Incident Report for PostHog

Resolved

We think the impact from the issue is over.

Posted Jul 04, 2023 - 07:08 UTC

Monitoring

We have identified the problem as a bug with the version of ClickHouse we were using. This caused replication issues within our cluster with event data due to projections and column changes relating to the bug. We've updated our ClickHouse cluster to a version with a fix. We've also restored all data for the ClickHouse shard that was impacted. We are now waiting for that data to replicate to the rest of our cluster. This should take ~6-8 hours depending on traffic in the meantime.

We have also disabled all worker jobs responsible for caching dashboards and insights, as well as those that are responsible for emailing dashboards. This is because until the replicas have caught up there is a chance that the data reported will be partial. We will re-enable these as soon as the replicas are caught up.

We know you depend on PostHog for making decisions and are working as fast as we can to get you the data that you depend on. We apologize for the inconvenience here.

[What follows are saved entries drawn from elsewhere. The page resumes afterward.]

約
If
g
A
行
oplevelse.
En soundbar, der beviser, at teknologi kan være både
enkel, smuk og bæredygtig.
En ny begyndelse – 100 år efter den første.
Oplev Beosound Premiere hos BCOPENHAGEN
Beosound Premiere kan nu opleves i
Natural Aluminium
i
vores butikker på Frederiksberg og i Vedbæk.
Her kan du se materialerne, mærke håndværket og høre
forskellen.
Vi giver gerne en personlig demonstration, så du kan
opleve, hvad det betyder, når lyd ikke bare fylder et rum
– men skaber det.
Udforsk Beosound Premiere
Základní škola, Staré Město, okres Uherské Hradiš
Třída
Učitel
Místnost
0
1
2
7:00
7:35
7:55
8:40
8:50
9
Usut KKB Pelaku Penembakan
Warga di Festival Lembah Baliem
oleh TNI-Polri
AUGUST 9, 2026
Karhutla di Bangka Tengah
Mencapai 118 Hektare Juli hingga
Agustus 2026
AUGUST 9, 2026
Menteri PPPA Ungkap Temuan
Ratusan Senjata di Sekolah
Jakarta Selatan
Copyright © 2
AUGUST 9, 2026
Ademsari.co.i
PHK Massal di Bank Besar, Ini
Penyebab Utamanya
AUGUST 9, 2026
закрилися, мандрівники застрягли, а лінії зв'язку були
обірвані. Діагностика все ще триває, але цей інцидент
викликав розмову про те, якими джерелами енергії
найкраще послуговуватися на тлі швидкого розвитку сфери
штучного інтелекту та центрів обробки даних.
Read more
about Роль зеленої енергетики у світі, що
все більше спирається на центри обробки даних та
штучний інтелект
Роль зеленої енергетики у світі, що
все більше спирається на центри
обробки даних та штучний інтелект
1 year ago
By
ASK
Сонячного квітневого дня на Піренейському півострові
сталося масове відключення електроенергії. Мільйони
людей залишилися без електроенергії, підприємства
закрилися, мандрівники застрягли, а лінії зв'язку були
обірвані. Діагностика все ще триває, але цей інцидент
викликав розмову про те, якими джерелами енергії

Posted Jul 04, 2023 - 03:51 UTC

Update

We're restarting ingestion. Heads up! We're missing roughly 50% of all data at the moment while we restore from a backup, but that data should re-appear once that process is done (a couple of hours). Figures might be off in the mean time.

No data is permanently lost.

Posted Jul 03, 2023 - 21:13 UTC

Update

We're still looking into the issues currently happening. We're hoping to restart event ingestion within the next hour or so.

Posted Jul 03, 2023 - 17:16 UTC

Identified

We've identified some issues with our cluster. Querying data should be fine, though we are holding off on ingesting events that have been added to the queue since this morning.

No data has been lost.

Posted Jul 03, 2023 - 13:27 UTC

Update

We are still investigating the cause of the elevated level of errors. Apologies for the continued disruption

Posted Jul 03, 2023 - 10:08 UTC

Investigating

We're experiencing an elevated level of API errors and are currently looking into the issue.

Posted Jul 03, 2023 - 08:08 UTC

This incident affected: US Cloud 🇺🇸 (App).